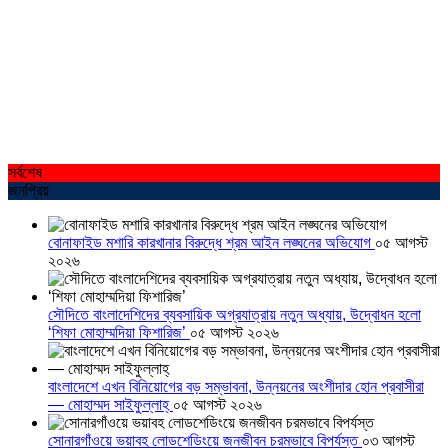
সর্বশেষ
জনপ্রিয়
বোনাফাইড মশারি কারখানার বিরুদ্ধে শ্রম আইন লঙ্ঘনের অভিযোগ
০৫ আগস্ট
২০২৬
সৌদিতে বাংলাদেশিদের ব্যবসায়িক অগ্রযাত্রায় নতুন অধ্যায়, উদ্বোধন হলো
‘শিফা মোহাম্মদিয়া ফিশারিজ’
০৫ আগস্ট ২০২৬
বাংলাদেশে এখন বিনিয়োগের বড় সম্ভাবনা, উন্নয়নের অংশীদার হোন প্রবাসীরা
— মোহাম্মদ সাইফুল্লাহ্
০৫ আগস্ট ২০২৬
সোনারগাঁওয়ে ভয়াবহ লোডশেডিংয়ে জনজীবন চরমভাবে বিপর্যস্ত
০৩ আগস্ট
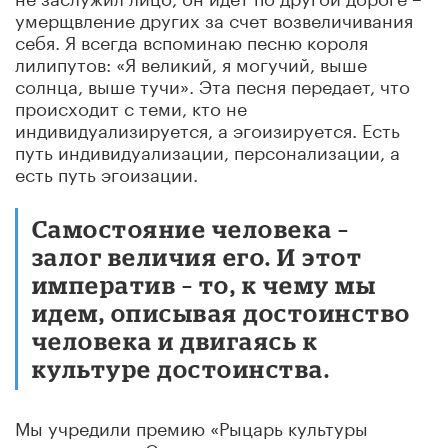
умерщвление других за счет возвеличивания
себя. Я всегда вспоминаю песню короля
лилипутов: «Я великий, я могучий, выше
солнца, выше тучи». Эта песня передает, что
происходит с теми, кто не
индивидуализируется, а эгоизируется. Есть
путь индивидуализации, персонализации, а
есть путь эгоизации.
Самостояние человека –
залог величия его. И этот
императив – то, к чему мы
идем, описывая достоинство
человека и двигаясь к
культуре достоинства.
Мы учредили премию «Рыцарь культуры
достоинства». Синоним «рыцаря» в культуре –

THE PROBLEM: Take every line above that includes the string "человека" and return it.

ANSWER SPACE:
Самостояние человека –
человека и двигаясь к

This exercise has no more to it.